COLUMBUS -- Ohio Attorney General Mike DeWine issued the following statement on the decision by the U.S. Court of Appeals for the Seventh Circuit to affirm the dismissal of a case brought by the Attorneys General of Ohio, Michigan, Wisconsin, Minnesota, and Pennsylvania to require the federal government to develop a permanent hydrologic separation to prevent Asian carp from reaching the Great Lakes.
"We are disappointed in this ruling, as we continue to believe that the threat from Asian carp is imminent and severe and hydrologic separation is the only way to truly protect the Great Lakes from this and other invasive species," Attorney General DeWine said. "We will continue to urge the federal government to take immediate action to prevent Asian carp from reaching the Great Lakes.

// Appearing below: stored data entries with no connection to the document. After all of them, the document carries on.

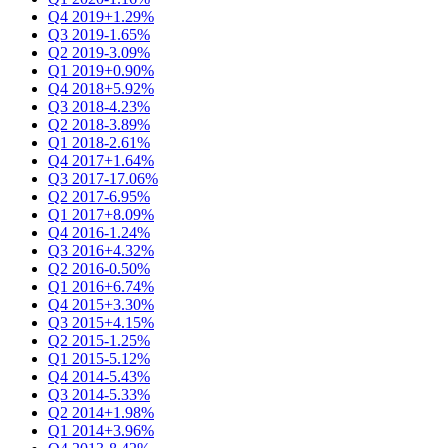
Q4 2019
+1.29%
Q3 2019
-1.65%
Q2 2019
-3.09%
Q1 2019
+0.90%
Q4 2018
+5.92%
Q3 2018
-4.23%
Q2 2018
-3.89%
Q1 2018
-2.61%
Q4 2017
+1.64%
Q3 2017
-17.06%
Q2 2017
-6.95%
Q1 2017
+8.09%
Q4 2016
-1.24%
Q3 2016
+4.32%
Q2 2016
-0.50%
Q1 2016
+6.74%
Q4 2015
+3.30%
Q3 2015
+4.15%
Q2 2015
-1.25%
Q1 2015
-5.12%
Q4 2014
-5.43%
Q3 2014
-5.33%
Q2 2014
+1.98%
Q1 2014
+3.96%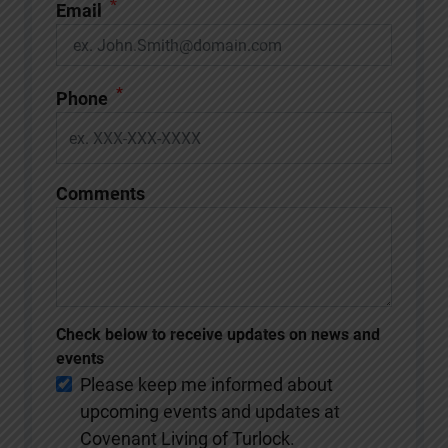
*
Email
*
Phone
Comments
Check below to receive updates on news and
events
Please keep me informed about
upcoming events and updates at
Covenant Living of Turlock.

"It's important to remember that this is about more than just this fish. It's about protecting our economy and our most valuable natural resource — the Great Lakes — from irreversible change."
Since 2010, the Attorneys General of Ohio, Michigan, Wisconsin, Minnesota, and Pennsylvania have been litigating to seek judicial action requiring immediate relief in federal court. The states have been seeking a court order requiring the federal government to develop a permanent hydrologic separation at the conjunction of the Great Lakes and the Mississippi River basins that occurs at the Chicago Area Waterway System.
The U.S. Army Corps of Engineers has identified the Chicago Area Water System as the most direct pathway for the spread of Asian carp into the Great Lakes, and evidence of the presence of carp has been detected on several occasions within a few miles of Lake Michigan.
As a United States Senator, DeWine introduced both the National Aquatic Invasive Species Act and the Asian Carp Prevention and Control Act to address invasive species attacking Lake Erie and the other Great Lakes.